Asbest dat niet wordt gesloopt kan wel worden onderhouden door verven of coaten. Het is af te
raden, hetzij voorafgaand aan verven, hetzij anderszins, te schuren of schoon te spuiten onder
hoge druk.
Lid 11
De sloopmelding is een aanvraag om beschikking. Dit betekent dat de procedure van artikel 4:5
jo. 4:15 Algemene wet bestuursrecht van toepassing is: Indien de aanvraag niet voldoet aan de
gestelde eisen, kan het bevoegd gezag besluiten de aanvraag niet in behandeling te
nemen. Dat kan pas als de aanvrager in de gelegenheid is gesteld zijn aanvraag binnen een door
het bevoegd gezag te stellen termijn aan te vullen. In dit artikellid is ervoor gekozen
die termijn kort te houden (één week), mede gelet op de korte beslistermijn op de sloopmelding.
Artikel 8.2.2 Overige uitzonderingen op het vereiste van omgevingsvergunning voor het slopen
Dit artikel geeft aan welke asbestverwijdering zonder sloopvergunning als bedoeld in artikel
8.1.1 en zonder sloopmelding als bedoeld in artikel 8.2.1 mag gebeuren. Deze uitzonderingen
hebben geen betrekking op andere regelingen waarin bepaalde sloophandelingen mogelijk aan
een vergunning, ontheffing of melding zijn gebonden, zoals de Monumentenwet of
monumentenverordening.
Sinds de inwerkingtreding van het Asbestverwijderingsbesluit 2005 staat ook het verwijderen
van beglazingskit dat is verwerkt in de constructie van kassen als vergunningvrij genoemd.
Voorheen werd de hier bedoelde kit ook wel aangeduid als voegkit.

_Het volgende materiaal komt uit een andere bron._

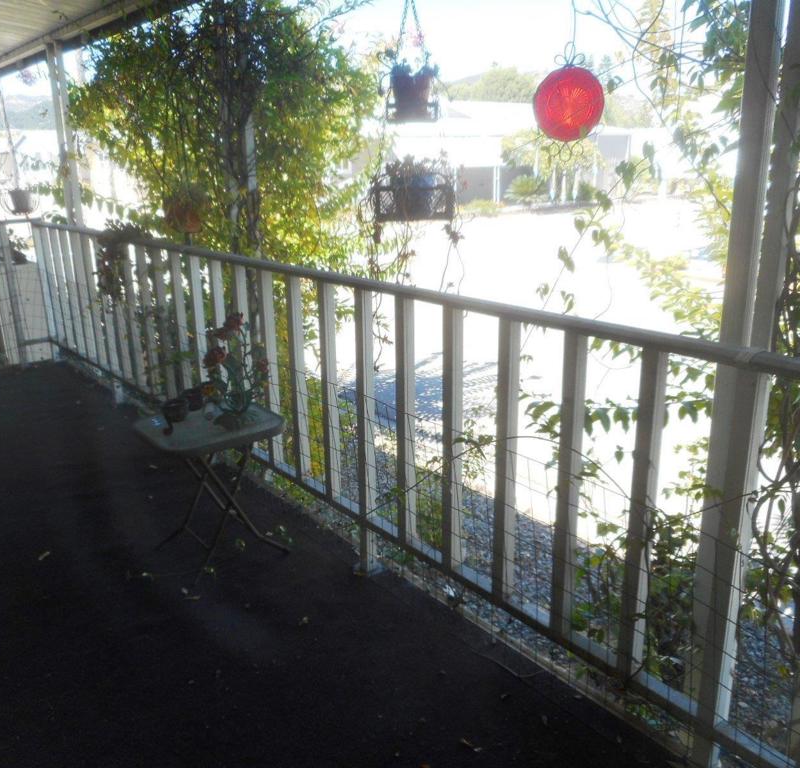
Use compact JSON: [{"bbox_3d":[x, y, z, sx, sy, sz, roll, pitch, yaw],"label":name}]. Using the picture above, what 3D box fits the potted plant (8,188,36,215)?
[{"bbox_3d":[-2.993,-1.443,5.847,0.198,0.198,0.198,-9,18,-25],"label":"potted plant"}]

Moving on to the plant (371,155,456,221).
[{"bbox_3d":[0.041,-0.583,2.217,0.238,0.198,0.190,0,17,1],"label":"plant"}]

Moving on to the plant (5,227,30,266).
[{"bbox_3d":[-2.708,-0.971,5.221,0.184,0.247,0.170,-9,19,-26],"label":"plant"}]

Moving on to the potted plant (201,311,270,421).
[{"bbox_3d":[-0.576,-0.057,2.530,0.218,0.340,0.174,-5,17,-13],"label":"potted plant"}]

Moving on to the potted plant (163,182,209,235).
[{"bbox_3d":[-0.987,-0.807,3.402,0.198,0.225,0.193,-5,17,-15],"label":"potted plant"}]

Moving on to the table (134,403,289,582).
[{"bbox_3d":[-0.639,0.364,2.567,0.392,0.486,0.370,-14,21,-37],"label":"table"}]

Dit artikel geldt niet voor de in artikel 4, tweede lid, letter a bedoelde waterleidingbuizen,
gasleidingbuizen, rioolleidingbuizen en mantelbuizen, voor zover zij deel uitmaken van het
ondergrondse openbare gas-, water- en rioolleidingnet. Het verwijderen van gas-, water-, rioolen
mantelbuizen in bouwwerken moet wel plaatsvinden door een deskundig
asbestverwijderingsbedrijf. Bij het verwijderen van deze buizen die zich in (of in de kruipruimte
van) een bouwwerk bevinden is geen sprake van routinematig verwijderen met een beheersbaar
risico.
Paragraaf 3 Verplichtingen tijdens het slopen
Artikel 8.3.1 Veiligheid op het sloopterrein
Zie de toelichting onder het derde en vierde lid van artikel 8.1.1.
Artikel 8.3.2 Op het sloopterrein verplicht aanwezige bescheiden
Deze eis is nodig in verband met toezicht en opsporing. Mede door de aanwezigheid van de
vergunning of de aanschrijving (handhavingsbeschikking), die leidt tot het slopen mag degene die de werkzaamheden verricht – in de regel een ander dan de houder van de vergunning – geacht worden de voorschriften te kennen.
Artikel 8.3.3, tweede lid, bepaalt dat de houder van de omgevingsvergunning voor het slopen,
indien deze mede betrekking heeft op asbest, een afschrift van deze vergunning ter hand stelt
aan de sloopaannemer.
Artikelen 8.3.3, 8.3.4 en 8.3.5 Asbest
Algemeen
De artikelen 8.3.3 tot en met 8.3.5 hebben betrekking op het slopen van asbest. De betekenis
van de artikelen kan als volgt worden onderscheiden. Artikel 8.3.3 schept verplichtingen voor
de houder van de vergunning. Artikel 8.3.4 geldt voor de gevallen dat vooraf de aanwezigheid
van asbest niet bekend was. Deze situatie kan zich voordoen in alle gevallen dat wordt gesloopt.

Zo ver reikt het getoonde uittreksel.